Wet- en regelgeving
Statushouders krijgen meestal een tijdelijke verblijfsvergunning van vijf jaar. Binnen 14 weken nadat statushouders te horen hebben gekregen dat zij in Nederland mogen (ver)blijven, moet de gemeente hen een woning aanbieden. Maar in de praktijk duurt dit vaak langer dan een jaar. Tot die tijd verblijven ze in een asielzoekerscentrum (AZC).
Statushouders vallen onder de Wet Inburgering en daarom streven wij er als gemeente naar dat zij binnen drie jaar de Nederlandse taal leren en meedoen in de samenleving. Ook betaald- of vrijwilligerswerk hoort hierbij. In sommige gevallen kan er gezinshereniging plaatsvinden. Gezinshereniging is wanneer directe familieleden, zoals partner en kinderen, onder bepaalde voorwaarden mogen meeverhuizen op basis van het Europees Verdrag voor de Rechten van de Mens.
Huisvesting in de praktijk
Statushouders worden gehuisvest door de wooncorporaties die in Boxtel actief zijn, namelijk Joost en Woonveste. Als er in onze gemeente een sociale huurwoning beschikbaar komt, wordt ongeveer 25% van deze woningen direct toegewezen aan doelgroepen met een urgentie. Dit zijn mensen met een medische indicatie, mensen die slachtoffer zijn van huiselijk geweld, mensen die dreigen dakloos te worden of statushouders. Ongeveer één-derde van de woningen voor doelgroepen met een urgentie, gaat naar statushouders. Dat is zo'n 8% van alle sociale huurwoningen.
Statushouders betalen huur voor hun woning, hebben recht op een uitkering en op toeslagen, afhankelijk van hun inkomen. Als een statushouder een woning krijgt toegewezen, is het mogelijk om een lening van de gemeente te krijgen voor de inrichting van de woning. Deze lening moet maandelijks worden afgelost.
Is de huisvesting van statushouders de oorzaak van de woningnood?
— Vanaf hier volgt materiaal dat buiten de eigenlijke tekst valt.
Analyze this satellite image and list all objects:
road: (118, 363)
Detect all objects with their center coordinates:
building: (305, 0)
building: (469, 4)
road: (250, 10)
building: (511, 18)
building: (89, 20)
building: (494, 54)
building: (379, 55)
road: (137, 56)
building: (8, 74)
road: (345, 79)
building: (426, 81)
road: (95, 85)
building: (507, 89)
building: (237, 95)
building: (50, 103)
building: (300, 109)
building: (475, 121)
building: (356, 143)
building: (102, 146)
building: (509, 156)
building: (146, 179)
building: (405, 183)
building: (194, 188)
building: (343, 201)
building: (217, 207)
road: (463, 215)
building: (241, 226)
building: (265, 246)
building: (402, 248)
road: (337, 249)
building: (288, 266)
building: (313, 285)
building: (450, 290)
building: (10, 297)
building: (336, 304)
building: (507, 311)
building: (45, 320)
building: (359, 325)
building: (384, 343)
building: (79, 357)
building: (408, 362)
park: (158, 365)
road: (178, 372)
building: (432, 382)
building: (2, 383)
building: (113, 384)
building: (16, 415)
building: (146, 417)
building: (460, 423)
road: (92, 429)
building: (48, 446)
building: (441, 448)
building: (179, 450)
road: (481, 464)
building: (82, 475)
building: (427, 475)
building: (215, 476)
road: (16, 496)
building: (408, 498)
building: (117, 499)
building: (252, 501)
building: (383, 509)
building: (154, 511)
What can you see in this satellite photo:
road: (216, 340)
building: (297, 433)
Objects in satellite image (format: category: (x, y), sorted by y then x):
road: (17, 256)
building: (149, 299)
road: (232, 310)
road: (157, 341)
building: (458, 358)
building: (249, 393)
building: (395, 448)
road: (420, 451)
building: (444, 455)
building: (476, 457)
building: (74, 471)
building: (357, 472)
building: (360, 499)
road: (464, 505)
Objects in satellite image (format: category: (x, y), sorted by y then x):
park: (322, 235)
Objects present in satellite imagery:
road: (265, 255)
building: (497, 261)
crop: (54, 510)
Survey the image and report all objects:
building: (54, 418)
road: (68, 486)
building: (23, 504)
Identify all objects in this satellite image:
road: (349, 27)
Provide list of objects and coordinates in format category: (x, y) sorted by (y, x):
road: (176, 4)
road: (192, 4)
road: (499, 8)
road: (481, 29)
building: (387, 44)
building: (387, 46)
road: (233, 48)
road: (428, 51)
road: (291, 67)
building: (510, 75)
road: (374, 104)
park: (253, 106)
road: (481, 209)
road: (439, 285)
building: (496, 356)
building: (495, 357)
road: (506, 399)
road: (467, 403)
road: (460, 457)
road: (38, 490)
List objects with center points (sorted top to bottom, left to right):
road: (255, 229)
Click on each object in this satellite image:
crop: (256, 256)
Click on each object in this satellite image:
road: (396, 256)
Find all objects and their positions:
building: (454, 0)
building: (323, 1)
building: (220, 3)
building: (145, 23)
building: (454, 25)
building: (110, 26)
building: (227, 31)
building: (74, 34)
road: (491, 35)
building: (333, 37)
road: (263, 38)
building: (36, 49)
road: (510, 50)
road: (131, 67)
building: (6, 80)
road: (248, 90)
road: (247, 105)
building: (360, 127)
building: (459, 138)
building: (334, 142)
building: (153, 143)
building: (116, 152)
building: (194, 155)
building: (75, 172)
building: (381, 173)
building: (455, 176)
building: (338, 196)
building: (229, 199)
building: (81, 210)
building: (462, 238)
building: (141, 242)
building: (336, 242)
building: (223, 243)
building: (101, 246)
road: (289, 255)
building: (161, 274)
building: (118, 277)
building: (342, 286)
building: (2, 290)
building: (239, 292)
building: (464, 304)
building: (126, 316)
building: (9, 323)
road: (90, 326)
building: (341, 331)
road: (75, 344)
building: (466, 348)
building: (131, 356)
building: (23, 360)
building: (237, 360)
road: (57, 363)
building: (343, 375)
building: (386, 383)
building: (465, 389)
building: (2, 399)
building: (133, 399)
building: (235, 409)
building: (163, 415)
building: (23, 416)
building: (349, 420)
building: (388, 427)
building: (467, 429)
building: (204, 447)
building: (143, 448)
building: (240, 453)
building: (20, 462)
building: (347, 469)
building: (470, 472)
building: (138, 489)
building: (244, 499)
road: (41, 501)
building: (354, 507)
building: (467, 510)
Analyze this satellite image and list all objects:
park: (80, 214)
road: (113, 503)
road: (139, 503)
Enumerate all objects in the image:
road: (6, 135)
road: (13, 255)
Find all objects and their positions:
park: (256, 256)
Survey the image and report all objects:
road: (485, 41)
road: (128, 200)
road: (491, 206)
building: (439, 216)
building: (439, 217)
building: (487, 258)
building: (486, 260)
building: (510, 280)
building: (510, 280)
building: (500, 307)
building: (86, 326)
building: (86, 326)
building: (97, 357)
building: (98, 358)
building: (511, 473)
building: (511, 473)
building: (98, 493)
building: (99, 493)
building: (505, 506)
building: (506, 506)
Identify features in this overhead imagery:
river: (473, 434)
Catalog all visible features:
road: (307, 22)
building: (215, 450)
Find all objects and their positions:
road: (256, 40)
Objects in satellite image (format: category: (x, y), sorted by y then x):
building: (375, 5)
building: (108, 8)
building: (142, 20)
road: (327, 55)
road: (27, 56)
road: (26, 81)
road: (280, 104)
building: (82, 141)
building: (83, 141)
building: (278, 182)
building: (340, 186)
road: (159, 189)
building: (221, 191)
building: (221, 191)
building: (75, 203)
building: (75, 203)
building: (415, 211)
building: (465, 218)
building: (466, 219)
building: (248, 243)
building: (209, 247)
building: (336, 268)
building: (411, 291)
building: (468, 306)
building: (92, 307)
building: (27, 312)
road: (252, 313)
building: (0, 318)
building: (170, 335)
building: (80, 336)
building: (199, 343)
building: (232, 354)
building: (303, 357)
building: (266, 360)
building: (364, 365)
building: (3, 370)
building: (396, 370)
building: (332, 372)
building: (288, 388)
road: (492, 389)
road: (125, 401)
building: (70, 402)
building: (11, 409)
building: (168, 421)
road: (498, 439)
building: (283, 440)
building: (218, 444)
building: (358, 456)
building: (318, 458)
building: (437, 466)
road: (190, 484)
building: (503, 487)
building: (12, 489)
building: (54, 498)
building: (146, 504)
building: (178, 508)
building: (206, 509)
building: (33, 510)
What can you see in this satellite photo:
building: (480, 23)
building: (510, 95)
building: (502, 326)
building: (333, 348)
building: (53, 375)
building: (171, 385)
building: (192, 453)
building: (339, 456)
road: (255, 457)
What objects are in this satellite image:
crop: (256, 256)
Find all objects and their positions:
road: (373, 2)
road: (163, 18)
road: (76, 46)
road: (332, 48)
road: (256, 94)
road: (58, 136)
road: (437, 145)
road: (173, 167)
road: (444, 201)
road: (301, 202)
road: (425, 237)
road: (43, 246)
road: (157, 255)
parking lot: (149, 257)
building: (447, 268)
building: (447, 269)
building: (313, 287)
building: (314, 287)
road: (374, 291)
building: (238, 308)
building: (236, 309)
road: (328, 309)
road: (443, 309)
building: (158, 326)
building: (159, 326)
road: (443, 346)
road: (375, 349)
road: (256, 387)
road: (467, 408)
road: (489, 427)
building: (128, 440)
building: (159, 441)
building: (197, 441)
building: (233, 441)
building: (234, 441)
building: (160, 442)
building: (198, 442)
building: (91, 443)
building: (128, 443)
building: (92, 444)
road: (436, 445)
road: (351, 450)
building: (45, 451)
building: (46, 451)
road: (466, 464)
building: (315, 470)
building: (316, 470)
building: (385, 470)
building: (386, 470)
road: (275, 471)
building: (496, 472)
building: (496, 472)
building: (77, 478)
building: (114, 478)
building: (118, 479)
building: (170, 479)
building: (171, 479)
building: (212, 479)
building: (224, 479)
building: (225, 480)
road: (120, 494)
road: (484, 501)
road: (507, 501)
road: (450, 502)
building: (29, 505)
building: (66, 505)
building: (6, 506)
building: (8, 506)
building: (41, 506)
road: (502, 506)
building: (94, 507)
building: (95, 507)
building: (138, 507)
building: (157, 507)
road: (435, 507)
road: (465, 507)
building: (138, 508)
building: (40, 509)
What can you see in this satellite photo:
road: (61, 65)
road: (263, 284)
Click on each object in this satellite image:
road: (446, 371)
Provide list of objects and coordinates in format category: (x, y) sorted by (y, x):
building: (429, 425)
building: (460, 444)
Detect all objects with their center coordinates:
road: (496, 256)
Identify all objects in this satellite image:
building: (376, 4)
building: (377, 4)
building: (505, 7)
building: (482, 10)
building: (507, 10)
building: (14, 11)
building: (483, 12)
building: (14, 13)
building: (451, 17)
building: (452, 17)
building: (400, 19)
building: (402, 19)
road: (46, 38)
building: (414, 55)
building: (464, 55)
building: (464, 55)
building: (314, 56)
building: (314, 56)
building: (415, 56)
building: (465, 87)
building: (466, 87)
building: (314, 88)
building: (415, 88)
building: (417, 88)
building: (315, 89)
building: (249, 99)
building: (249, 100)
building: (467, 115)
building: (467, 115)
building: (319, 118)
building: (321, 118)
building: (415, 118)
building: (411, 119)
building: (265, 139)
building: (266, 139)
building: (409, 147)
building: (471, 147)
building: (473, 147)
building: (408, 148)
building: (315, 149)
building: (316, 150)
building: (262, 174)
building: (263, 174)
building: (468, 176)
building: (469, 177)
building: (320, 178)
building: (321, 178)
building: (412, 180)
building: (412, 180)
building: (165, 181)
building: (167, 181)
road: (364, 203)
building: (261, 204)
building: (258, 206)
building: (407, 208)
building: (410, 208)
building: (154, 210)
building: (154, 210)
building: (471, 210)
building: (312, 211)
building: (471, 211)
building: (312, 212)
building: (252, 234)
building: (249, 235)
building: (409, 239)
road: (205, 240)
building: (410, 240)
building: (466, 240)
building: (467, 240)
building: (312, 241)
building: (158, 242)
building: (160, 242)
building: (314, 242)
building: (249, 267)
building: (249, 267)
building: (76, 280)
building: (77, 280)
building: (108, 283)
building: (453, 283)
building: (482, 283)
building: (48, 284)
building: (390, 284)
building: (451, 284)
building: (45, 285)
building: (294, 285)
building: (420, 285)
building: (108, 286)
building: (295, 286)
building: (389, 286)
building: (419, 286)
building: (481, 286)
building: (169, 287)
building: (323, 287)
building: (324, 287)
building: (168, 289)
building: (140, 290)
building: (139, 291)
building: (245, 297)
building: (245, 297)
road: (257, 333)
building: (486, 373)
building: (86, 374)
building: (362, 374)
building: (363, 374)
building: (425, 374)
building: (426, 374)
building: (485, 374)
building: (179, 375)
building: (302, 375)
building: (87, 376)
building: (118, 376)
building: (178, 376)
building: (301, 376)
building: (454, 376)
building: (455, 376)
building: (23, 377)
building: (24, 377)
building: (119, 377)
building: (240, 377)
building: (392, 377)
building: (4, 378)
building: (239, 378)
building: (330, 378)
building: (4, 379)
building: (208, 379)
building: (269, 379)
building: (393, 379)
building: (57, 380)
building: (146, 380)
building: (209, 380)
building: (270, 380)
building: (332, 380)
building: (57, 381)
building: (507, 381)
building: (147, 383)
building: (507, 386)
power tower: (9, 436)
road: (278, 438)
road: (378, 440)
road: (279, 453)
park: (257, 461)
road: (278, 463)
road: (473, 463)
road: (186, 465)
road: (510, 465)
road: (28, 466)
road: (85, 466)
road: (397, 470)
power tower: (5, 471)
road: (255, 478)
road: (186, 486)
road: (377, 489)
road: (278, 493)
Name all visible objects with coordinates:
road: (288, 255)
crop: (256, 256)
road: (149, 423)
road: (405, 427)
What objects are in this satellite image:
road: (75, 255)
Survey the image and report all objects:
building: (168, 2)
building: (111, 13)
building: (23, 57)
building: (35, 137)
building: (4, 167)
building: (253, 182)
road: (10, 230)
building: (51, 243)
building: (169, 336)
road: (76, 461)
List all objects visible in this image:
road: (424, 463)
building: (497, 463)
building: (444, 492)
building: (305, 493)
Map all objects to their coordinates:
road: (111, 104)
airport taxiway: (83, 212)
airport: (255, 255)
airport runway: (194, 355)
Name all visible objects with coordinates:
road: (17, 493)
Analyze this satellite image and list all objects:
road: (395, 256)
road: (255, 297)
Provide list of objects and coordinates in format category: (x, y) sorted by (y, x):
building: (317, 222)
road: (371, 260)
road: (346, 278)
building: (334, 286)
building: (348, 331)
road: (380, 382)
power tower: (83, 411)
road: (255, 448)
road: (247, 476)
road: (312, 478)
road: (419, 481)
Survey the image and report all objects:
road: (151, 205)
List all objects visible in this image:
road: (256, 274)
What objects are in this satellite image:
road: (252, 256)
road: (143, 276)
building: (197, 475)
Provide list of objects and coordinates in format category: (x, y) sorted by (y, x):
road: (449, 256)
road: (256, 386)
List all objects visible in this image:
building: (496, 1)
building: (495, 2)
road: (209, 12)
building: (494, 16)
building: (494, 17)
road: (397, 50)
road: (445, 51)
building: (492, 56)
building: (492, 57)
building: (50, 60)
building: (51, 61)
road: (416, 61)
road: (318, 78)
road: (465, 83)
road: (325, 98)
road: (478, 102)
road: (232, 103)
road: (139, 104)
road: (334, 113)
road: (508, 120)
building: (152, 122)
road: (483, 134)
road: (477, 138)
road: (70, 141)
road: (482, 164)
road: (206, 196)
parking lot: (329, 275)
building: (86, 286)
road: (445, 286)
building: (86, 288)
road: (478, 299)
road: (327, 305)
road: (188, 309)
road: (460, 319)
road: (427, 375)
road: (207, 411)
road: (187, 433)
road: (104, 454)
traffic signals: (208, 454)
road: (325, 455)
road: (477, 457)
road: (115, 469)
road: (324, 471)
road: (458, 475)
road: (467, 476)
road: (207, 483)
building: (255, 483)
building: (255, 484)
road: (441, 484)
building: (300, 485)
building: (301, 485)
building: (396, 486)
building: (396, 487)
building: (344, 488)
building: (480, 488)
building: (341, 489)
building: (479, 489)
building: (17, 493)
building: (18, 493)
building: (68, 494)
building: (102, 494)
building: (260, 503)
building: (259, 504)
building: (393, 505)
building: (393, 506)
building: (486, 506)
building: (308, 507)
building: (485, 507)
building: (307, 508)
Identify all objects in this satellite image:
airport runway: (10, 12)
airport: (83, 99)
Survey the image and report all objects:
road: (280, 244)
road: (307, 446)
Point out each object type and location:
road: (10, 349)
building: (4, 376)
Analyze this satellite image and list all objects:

De gemiddelde wachttijd voor een sociale huurwoning is in Nederland ongeveer 7 jaar. Als de voorrangsregeling voor statushouders wordt afgeschaft, zal de wachttijd dalen naar ongeveer 6 jaar en 5 maanden. Tegelijkertijd zal de druk op AZC’s toenemen omdat er geen doorstroming plaatsvindt. De ontwikkeling van statushouders en hun bijdrage aan de samenleving komt hiermee stil te staan, omdat er door de gemeente niet kan worden gewerkt aan hun inburgering, taal en het krijgen van betaald- of vrijwilligerswerk.